Foto: Baethge / Baystartup

Münchner Businessplan Wettbewerb 2026: Sieger-Startups der Phase 1

Rekord beim Münchner Businessplan Wettbewerb: 205 Teams haben sich in Phase 1 beteiligt. Baystartup zeichnet zehn besonders überzeugende Startups aus – von Medtech über Biotechnologie bis Robotik und Energie.

Der Münchner Businessplan Wettbewerb startet 2026 mit einem neuen Teilnahmerekord: 205 Startup-Teams reichen in Phase 1 ihre Geschäftsideen ein – so viele wie noch nie. Baystartup hat davon zehn besonders überzeugende Startups ausgezeichnet. Die prämierten Teams entwickeln technologiegetriebene Lösungen in Bereichen wie Medizin, Biotechnologie, Robotik, Quantentechnologie, Energie und industrielle Fertigung.

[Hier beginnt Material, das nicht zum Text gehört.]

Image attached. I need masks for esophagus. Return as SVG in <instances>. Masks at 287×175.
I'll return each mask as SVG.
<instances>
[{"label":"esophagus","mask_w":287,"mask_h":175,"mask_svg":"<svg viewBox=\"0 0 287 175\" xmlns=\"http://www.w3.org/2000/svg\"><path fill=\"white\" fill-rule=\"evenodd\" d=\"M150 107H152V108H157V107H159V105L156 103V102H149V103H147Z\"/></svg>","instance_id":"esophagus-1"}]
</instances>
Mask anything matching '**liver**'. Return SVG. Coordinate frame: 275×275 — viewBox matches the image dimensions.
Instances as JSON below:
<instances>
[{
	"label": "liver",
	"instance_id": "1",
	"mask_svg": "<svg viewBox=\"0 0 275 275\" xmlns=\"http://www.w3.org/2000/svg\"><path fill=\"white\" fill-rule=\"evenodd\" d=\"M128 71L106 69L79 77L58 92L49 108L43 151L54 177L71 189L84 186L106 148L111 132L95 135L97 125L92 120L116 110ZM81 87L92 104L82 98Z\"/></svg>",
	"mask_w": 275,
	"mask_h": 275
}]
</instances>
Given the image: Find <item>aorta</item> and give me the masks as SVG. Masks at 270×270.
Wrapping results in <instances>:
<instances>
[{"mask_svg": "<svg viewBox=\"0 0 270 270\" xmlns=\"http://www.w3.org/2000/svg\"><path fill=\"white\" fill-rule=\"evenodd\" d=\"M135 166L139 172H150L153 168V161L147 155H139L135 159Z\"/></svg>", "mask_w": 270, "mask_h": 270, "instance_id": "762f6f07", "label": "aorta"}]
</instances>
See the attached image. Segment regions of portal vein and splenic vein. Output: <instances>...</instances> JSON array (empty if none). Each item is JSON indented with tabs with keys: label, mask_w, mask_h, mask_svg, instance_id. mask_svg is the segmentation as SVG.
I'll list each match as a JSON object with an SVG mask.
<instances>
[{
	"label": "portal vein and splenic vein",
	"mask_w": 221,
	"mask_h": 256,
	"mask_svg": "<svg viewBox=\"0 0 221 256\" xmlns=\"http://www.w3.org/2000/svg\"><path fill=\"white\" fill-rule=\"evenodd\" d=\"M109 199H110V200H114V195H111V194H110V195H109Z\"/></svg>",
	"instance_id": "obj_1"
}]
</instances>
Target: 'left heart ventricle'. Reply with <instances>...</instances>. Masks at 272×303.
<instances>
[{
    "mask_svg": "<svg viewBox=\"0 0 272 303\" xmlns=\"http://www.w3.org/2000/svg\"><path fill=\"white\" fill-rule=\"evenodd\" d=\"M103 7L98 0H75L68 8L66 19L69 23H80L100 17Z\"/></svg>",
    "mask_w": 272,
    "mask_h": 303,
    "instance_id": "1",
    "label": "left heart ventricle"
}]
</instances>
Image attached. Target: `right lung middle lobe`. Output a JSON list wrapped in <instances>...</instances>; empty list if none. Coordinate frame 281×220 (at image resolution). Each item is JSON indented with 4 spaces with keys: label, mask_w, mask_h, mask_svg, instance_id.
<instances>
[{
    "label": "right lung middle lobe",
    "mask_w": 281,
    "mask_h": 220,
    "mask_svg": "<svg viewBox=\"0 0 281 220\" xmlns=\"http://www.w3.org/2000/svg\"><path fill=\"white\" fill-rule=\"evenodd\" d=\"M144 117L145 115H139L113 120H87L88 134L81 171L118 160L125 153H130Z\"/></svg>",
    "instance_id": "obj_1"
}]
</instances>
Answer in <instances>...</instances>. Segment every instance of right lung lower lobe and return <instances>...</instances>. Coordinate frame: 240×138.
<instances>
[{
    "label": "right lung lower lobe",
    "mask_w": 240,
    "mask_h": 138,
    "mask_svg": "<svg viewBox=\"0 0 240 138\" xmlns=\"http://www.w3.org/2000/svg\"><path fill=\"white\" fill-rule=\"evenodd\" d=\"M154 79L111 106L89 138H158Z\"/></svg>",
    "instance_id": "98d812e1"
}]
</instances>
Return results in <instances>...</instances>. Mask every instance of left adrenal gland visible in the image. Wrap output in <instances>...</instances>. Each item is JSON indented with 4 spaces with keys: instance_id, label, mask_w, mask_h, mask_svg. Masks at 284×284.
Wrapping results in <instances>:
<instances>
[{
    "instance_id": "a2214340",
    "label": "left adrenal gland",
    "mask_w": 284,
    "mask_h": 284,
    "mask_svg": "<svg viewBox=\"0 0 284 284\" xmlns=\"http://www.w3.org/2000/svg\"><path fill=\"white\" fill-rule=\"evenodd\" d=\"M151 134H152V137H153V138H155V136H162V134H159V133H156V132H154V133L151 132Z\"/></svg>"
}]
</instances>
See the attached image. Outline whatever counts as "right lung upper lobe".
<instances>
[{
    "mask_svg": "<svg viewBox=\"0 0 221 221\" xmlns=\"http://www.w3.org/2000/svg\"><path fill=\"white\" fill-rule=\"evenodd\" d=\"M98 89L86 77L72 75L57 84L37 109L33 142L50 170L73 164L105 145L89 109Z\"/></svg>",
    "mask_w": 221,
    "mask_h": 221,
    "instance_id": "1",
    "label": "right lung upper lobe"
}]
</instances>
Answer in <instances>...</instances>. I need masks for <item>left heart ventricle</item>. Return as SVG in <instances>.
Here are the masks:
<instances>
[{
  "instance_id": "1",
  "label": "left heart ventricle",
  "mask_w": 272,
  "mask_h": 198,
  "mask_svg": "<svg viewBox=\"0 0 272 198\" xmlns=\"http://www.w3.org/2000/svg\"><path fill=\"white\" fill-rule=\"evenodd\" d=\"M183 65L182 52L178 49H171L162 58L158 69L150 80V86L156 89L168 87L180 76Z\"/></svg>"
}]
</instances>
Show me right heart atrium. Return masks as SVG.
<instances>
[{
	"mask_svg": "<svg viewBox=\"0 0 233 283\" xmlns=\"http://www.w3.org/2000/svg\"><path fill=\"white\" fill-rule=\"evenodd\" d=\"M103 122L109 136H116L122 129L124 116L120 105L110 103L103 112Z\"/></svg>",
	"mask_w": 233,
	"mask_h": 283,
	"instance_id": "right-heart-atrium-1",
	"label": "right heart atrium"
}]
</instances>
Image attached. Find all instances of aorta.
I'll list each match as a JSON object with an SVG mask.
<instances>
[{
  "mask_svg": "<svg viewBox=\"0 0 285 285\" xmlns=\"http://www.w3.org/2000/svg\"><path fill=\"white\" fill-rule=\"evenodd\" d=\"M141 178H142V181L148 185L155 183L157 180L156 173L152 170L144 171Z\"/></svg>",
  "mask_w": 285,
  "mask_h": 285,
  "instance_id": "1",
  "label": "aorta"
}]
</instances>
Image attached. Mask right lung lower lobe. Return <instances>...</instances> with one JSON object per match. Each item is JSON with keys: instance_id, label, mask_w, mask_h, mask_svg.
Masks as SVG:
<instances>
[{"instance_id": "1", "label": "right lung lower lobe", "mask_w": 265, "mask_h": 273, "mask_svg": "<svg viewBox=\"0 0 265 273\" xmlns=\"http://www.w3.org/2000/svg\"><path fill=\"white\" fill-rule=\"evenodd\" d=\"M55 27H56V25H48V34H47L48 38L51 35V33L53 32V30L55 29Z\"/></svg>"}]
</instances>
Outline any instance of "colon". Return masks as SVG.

Beim Wettbewerb präsentieren GründerInnen ihre Geschäftsideen, erhalten fundiertes Feedback von BranchenexpertInnen und knüpfen Kontakte zu InvestorInnen. Besonders wichtig bleibt dabei die klare Ausarbeitung des Geschäftsmodells. Wettbewerbsleiter Max Achmedschin erklärt:

„In Phase 1 geht es nicht um perfekte Unternehmen. Entscheidend ist, dass Teams ihr Problem, ihre Zielgruppe und ihren Lösungsansatz fundiert durchdrungen haben. Alle prämierten Startups zeigen genau diese Klarheit. Die Ausarbeitung eines Businessplans ist ein zentraler Schritt für Startups, die schnell und nachhaltig am Markt durchstarten wollen.“

Zehn Startups überzeugen in Phase 1

Mehrere Gewinnerteams entwickeln Lösungen für Medizin und Biotechnologie. Dehaze erstellt KI-basierte digitale Zwillinge, die medizinische Daten analysieren und individuelle Gesundheitsrisiken früh erkennen sollen. Exosphere entwickelt ein kompaktes Diagnosesystem, das Krebsmarker im Blut besonders früh nachweist. Und Genecare baut eine Plattform, die genetische Tests organisiert und medizinische Entscheidungen durch strukturierte Daten unterstützt.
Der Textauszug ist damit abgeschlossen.